To all the student nurses out there, it can feel really daunting, but take the opportunity to find out what you like and stick to that. I think you’ll find in the areas of nursing that you enjoy, you’ll find more motivation to learn and develop.

What do you enjoy most about what I do?

The intricate nature of renal nursing fascinated me from the beginning. The kidneys, with their vital role in maintaining the body's balance and eliminating waste, intrigued me intellectually. I was drawn to the complexity of renal diseases, the intricacies of dialysis procedures, and the innovative techniques used in transplantation. I knew that by pursuing a career in renal nursing, I would have the opportunity to make a tangible impact in improving the quality of life for patients, supporting them through their treatments, and offering compassionate care during their most vulnerable moments.

One of the aspects I truly enjoy about renal nursing is the opportunity to develop deep and meaningful connections with my patients. The nature of chronic kidney disease often requires patients to undergo regular dialysis treatments or even receive kidney transplants, leading to frequent interactions. This consistent presence in their lives allows me to build trust, provide ongoing support, and witness the positive impact of my care over time. It's incredibly rewarding to see my patients' health improve, their spirits uplifted, and their resilience shining through, knowing that I have played a part in their journey towards a better quality of life.

Another aspect of renal nursing that brings me joy is the continuous learning and innovation within the field. Kidney diseases and their treatments are constantly evolving, and as a renal nurse, I have the opportunity to stay updated with the latest advancements. Whether it's learning about cutting-edge dialysis techniques, exploring new medications, or understanding the intricacies of transplantation, I find the dynamic nature of renal nursing to be intellectually stimulating. This constant learning keeps me engaged and motivated, as I strive to provide the best possible care to my patients by incorporating the latest evidence-based practices into my nursing skills and expertise.


Bini, Senior Anaesthetic Nurse in St James Theatres, St George’s University Hospital

What’s your role and how did you get into this type of nursing?
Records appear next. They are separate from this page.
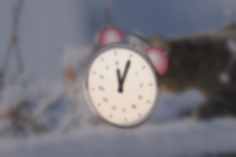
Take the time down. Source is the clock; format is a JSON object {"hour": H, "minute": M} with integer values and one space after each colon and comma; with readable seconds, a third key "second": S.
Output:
{"hour": 11, "minute": 0}
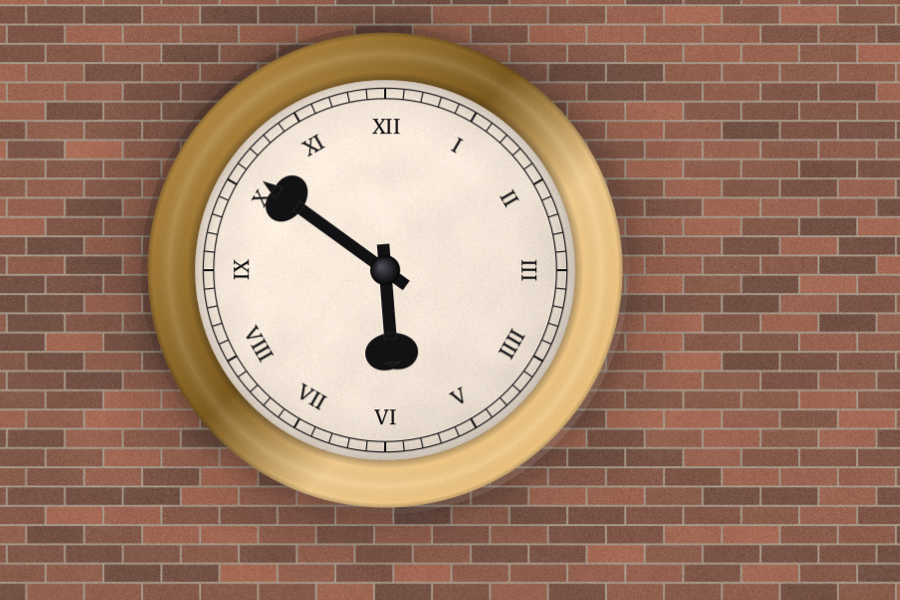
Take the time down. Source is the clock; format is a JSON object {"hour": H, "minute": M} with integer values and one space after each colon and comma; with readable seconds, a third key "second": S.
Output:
{"hour": 5, "minute": 51}
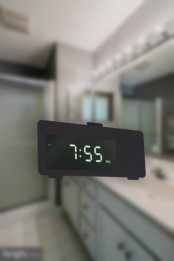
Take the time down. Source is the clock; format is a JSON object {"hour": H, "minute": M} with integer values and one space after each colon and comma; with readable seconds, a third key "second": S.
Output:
{"hour": 7, "minute": 55}
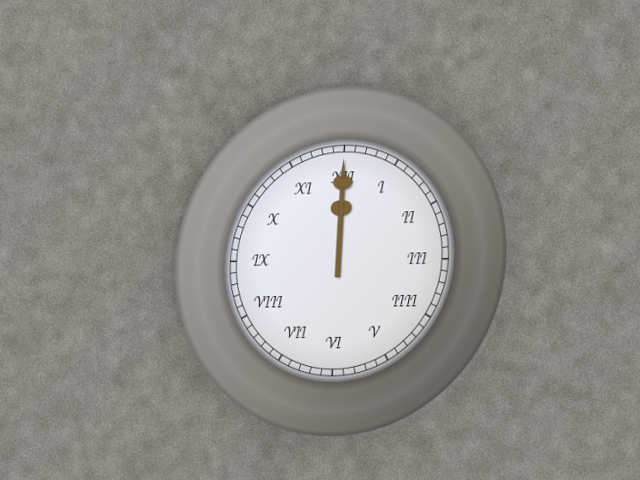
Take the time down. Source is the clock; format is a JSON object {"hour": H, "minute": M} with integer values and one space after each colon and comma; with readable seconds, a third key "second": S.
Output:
{"hour": 12, "minute": 0}
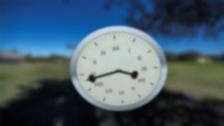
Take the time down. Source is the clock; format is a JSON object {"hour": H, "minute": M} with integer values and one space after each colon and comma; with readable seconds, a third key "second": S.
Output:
{"hour": 3, "minute": 43}
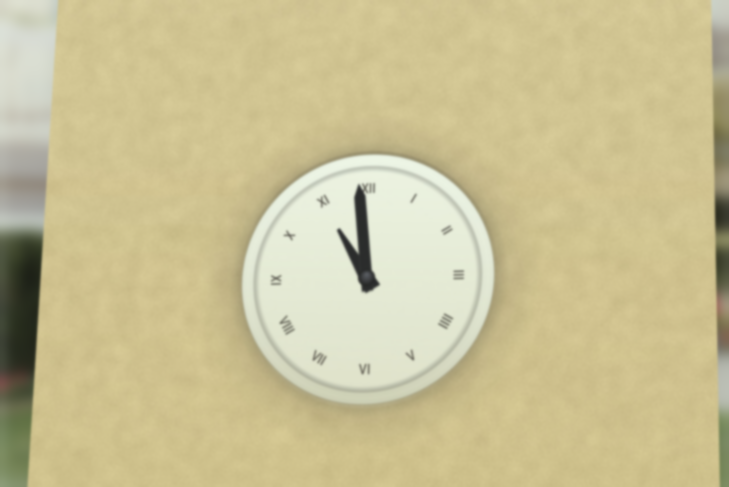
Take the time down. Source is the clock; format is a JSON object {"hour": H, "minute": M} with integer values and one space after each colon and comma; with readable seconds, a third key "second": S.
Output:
{"hour": 10, "minute": 59}
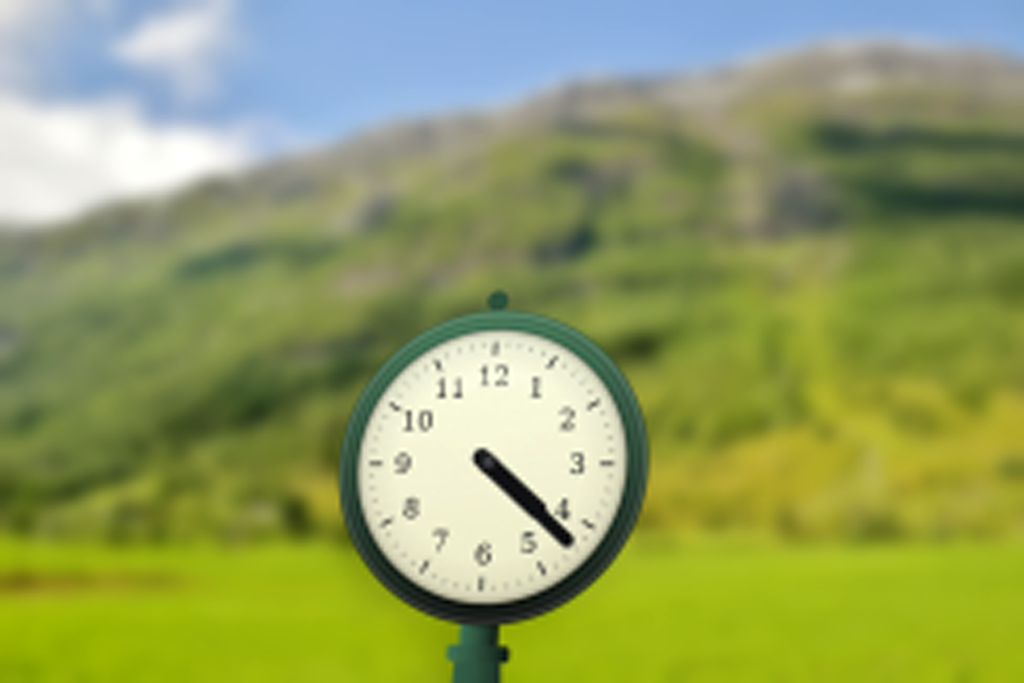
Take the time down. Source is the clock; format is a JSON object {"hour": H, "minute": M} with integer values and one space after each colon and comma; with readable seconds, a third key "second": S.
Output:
{"hour": 4, "minute": 22}
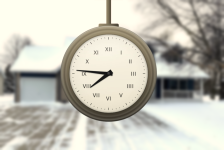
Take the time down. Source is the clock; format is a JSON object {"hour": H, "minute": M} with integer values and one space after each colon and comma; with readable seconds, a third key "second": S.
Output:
{"hour": 7, "minute": 46}
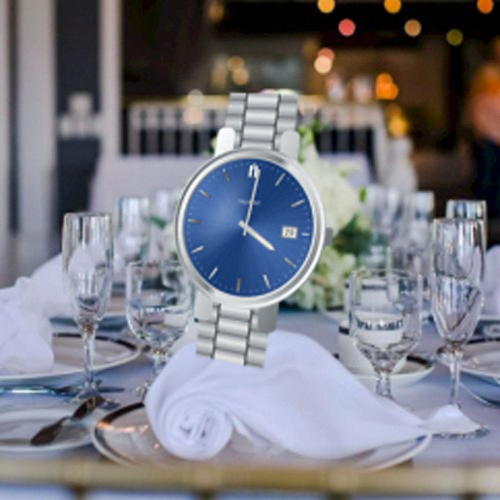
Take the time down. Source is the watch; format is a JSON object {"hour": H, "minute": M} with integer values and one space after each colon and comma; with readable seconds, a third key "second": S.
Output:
{"hour": 4, "minute": 1}
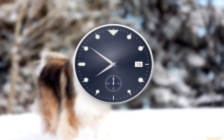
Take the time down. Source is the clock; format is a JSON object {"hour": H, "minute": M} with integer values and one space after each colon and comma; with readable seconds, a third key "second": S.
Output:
{"hour": 7, "minute": 51}
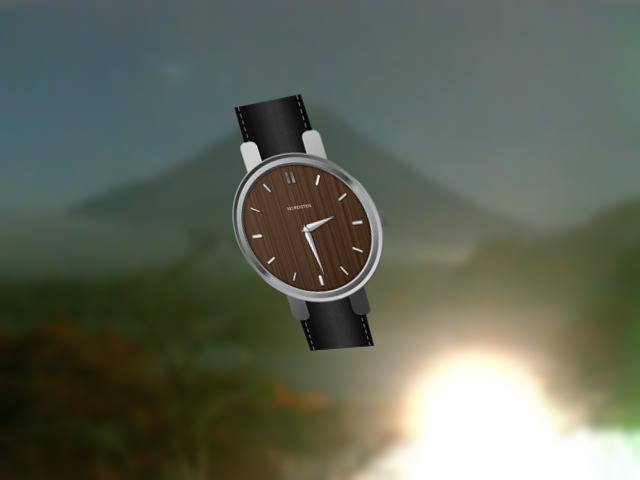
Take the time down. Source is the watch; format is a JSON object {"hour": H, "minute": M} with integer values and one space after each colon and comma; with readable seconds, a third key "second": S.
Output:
{"hour": 2, "minute": 29}
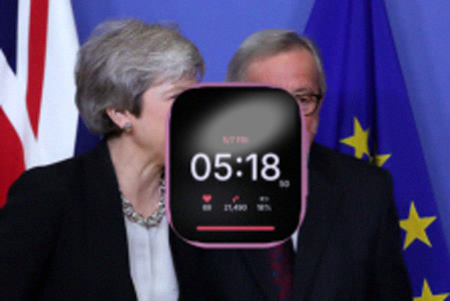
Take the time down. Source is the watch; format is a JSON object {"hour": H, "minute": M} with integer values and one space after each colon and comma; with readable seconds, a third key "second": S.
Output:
{"hour": 5, "minute": 18}
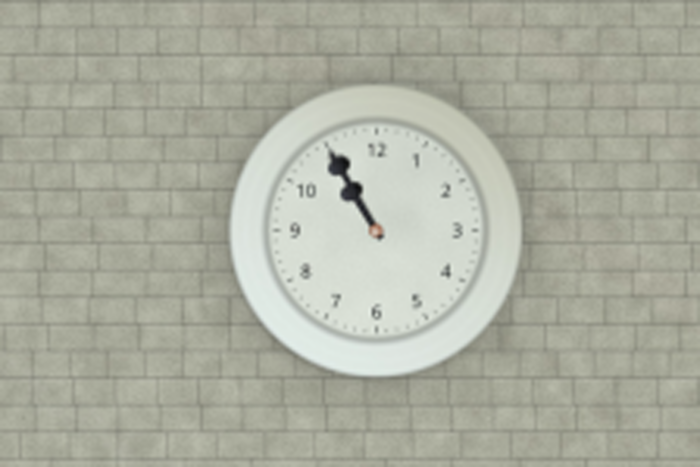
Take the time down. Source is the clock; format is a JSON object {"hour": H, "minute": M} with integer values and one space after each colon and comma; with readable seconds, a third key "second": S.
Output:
{"hour": 10, "minute": 55}
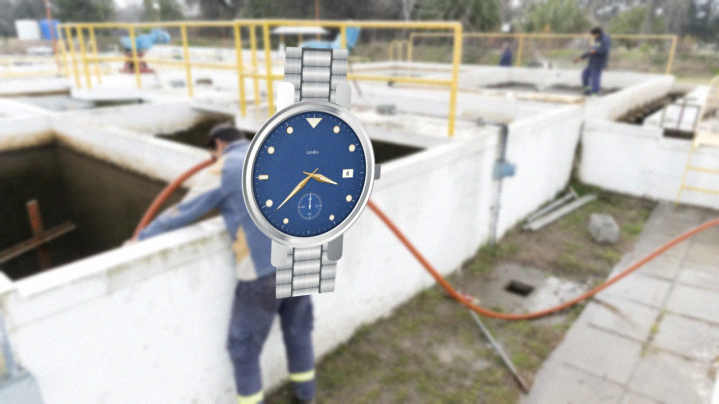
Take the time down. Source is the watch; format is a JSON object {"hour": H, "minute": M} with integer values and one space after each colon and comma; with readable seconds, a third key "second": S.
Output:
{"hour": 3, "minute": 38}
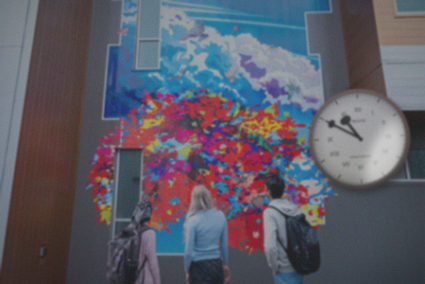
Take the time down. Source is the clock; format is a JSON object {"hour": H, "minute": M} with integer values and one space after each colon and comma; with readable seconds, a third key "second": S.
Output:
{"hour": 10, "minute": 50}
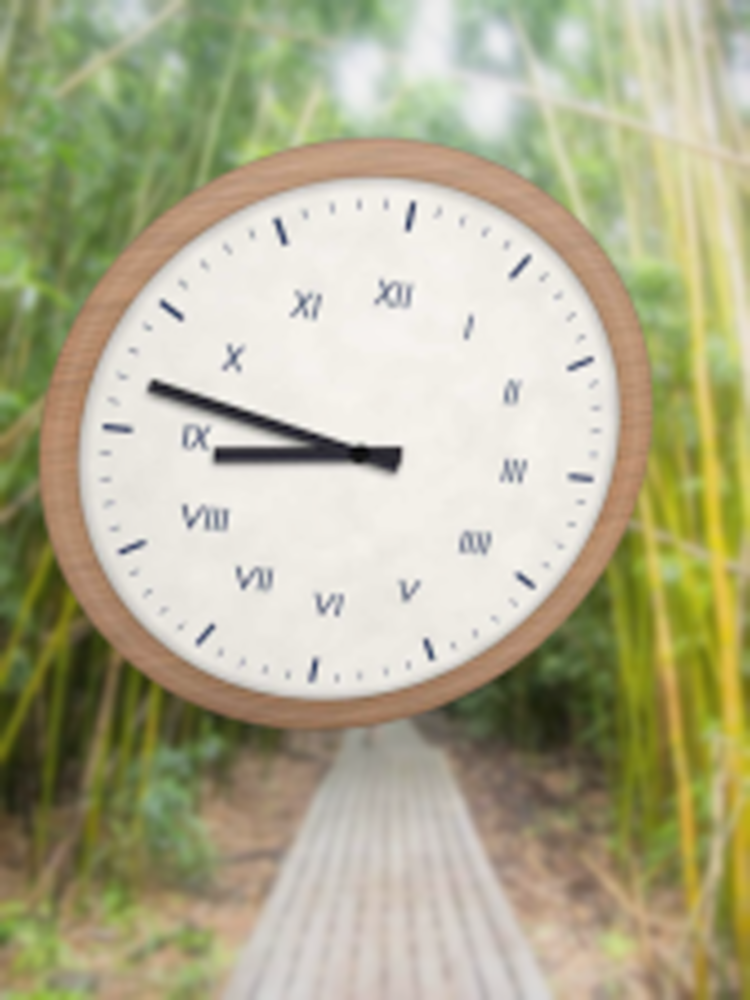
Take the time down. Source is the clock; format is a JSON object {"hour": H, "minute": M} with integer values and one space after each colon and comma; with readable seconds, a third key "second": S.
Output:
{"hour": 8, "minute": 47}
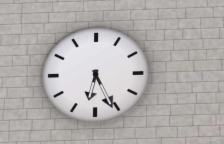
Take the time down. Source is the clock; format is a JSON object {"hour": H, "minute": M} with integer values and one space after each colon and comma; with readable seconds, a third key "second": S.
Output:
{"hour": 6, "minute": 26}
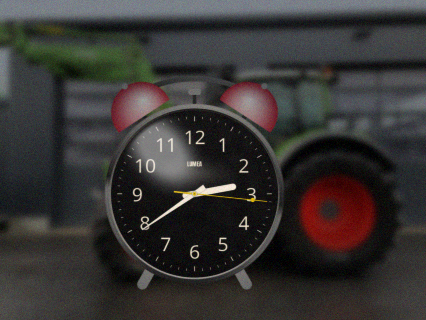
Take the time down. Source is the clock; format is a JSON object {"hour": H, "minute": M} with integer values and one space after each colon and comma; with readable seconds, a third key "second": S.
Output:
{"hour": 2, "minute": 39, "second": 16}
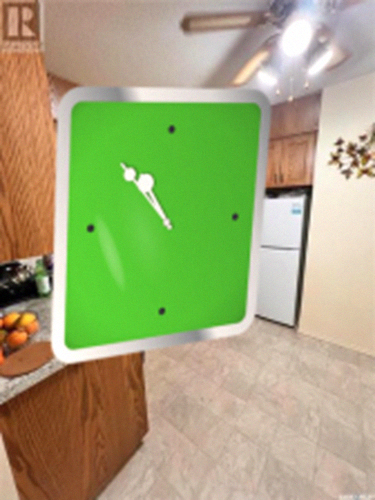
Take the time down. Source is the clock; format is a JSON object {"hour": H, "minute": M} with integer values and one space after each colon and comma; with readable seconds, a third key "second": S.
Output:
{"hour": 10, "minute": 53}
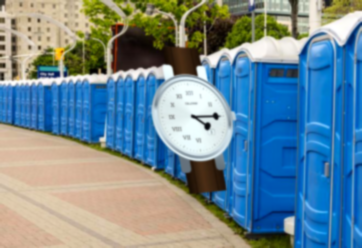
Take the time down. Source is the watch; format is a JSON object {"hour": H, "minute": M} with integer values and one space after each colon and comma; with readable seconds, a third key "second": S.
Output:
{"hour": 4, "minute": 15}
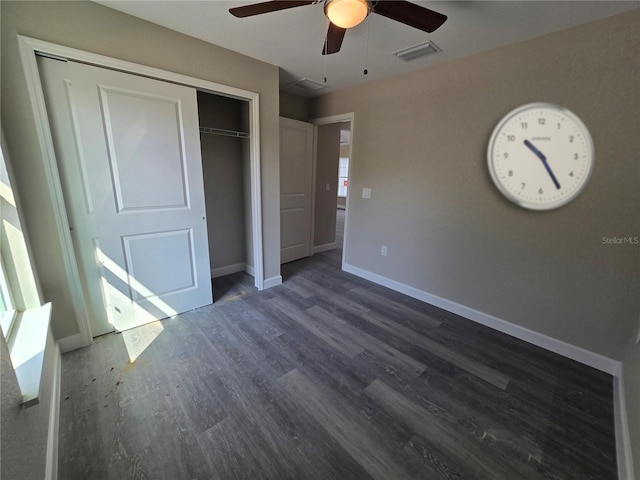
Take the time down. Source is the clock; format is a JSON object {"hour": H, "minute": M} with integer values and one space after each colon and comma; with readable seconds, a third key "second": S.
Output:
{"hour": 10, "minute": 25}
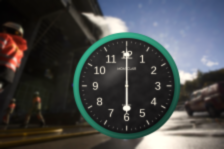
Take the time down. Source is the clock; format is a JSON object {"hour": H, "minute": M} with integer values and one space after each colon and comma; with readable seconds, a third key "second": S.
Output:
{"hour": 6, "minute": 0}
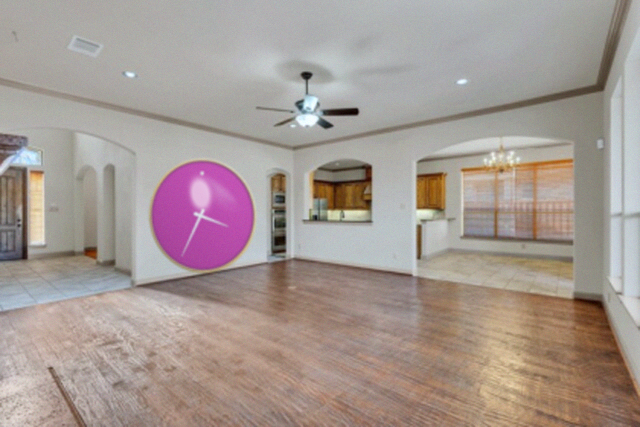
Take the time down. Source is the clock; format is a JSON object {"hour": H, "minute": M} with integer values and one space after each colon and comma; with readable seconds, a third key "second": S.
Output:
{"hour": 3, "minute": 34}
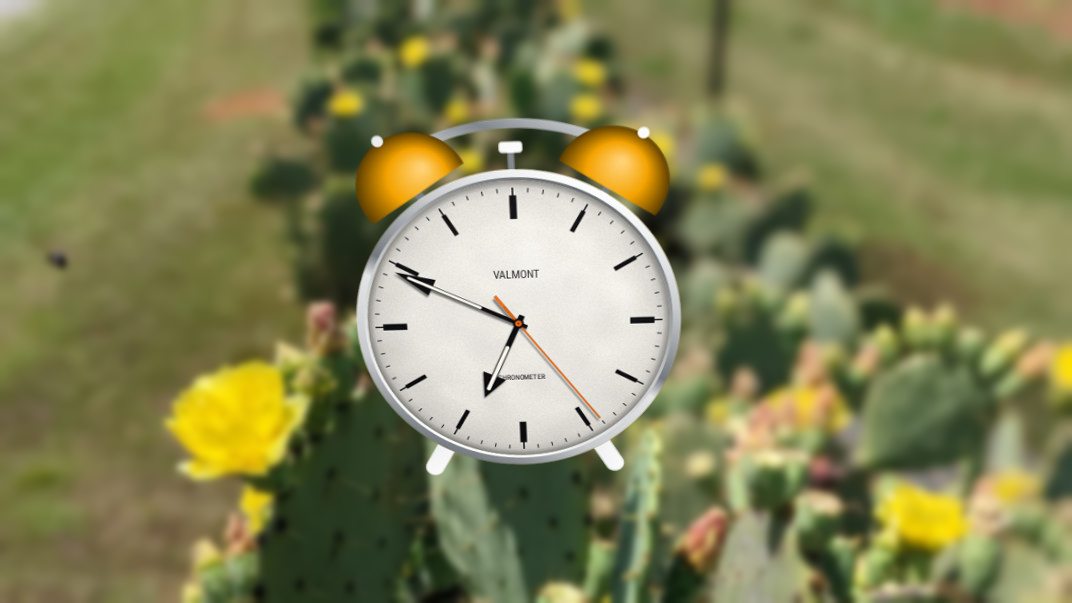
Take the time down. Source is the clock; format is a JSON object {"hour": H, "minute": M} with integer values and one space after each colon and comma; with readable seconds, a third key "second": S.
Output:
{"hour": 6, "minute": 49, "second": 24}
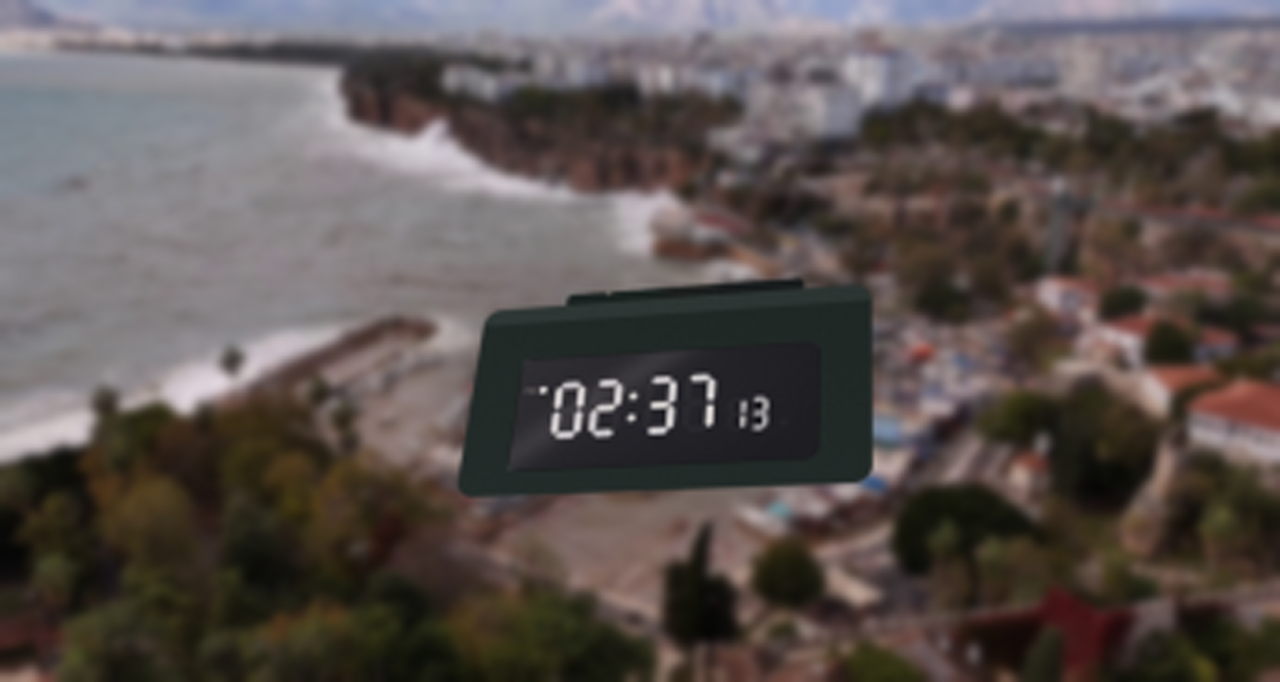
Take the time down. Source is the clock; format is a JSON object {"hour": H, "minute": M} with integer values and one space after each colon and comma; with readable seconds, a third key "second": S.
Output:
{"hour": 2, "minute": 37, "second": 13}
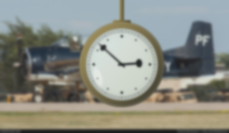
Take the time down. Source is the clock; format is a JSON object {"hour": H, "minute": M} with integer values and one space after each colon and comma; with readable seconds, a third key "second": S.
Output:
{"hour": 2, "minute": 52}
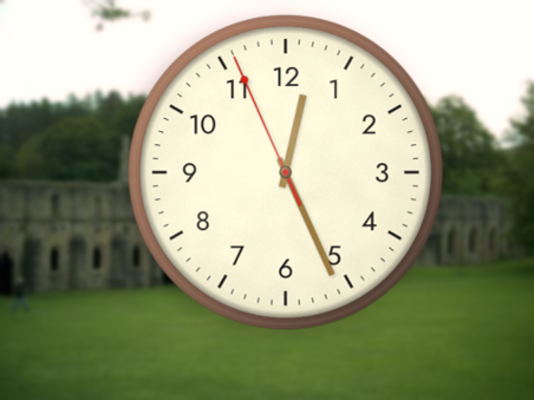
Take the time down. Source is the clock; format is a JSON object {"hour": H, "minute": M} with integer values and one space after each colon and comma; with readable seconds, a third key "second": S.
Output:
{"hour": 12, "minute": 25, "second": 56}
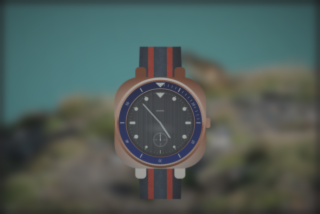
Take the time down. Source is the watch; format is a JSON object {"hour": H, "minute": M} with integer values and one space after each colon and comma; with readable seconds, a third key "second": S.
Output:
{"hour": 4, "minute": 53}
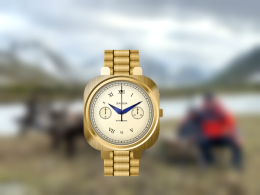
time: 10:10
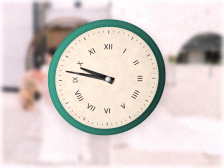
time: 9:47
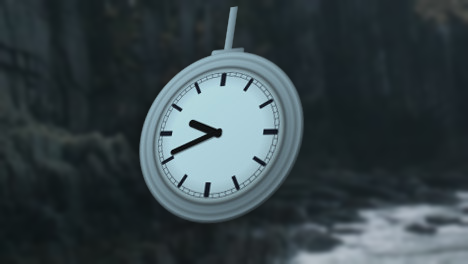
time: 9:41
I did my nursing training in India, but in 2005 I started at St George’s, and I’ve been here ever since, for 18 years! I’ve been in my current role for a month, before this I did a course in Anaesthetic nursing that I’ve been wanting to do for a while, so I was really pleased to get the opportunity to take it on.

I went into nursing after completing my A Levels when I was 18, my mum convinced me to do it and I’m so glad she did. On my first day I cried as I had a bad experience, but I’m really proud that I stuck with it.

What does your day-to-day look like?

I get the location of the theatres I’m in, and the first thing I do each morning is check everything is ready and working for the day. I always use our checklist to ensure that I don’t miss anything out. I chat to the Anaesthetist who tells me what each patient needs so I can get everything prepared for them.

What would you say to anyone considering becoming a nurse?

You need to have dedication, be honest, be good at timekeeping, and most importantly be a team player.

First and foremost, nursing really does mean working hard. But you’ll have successes and so much to be proud of. I’ve found this is especially when you get through challenging situations with patients and your team.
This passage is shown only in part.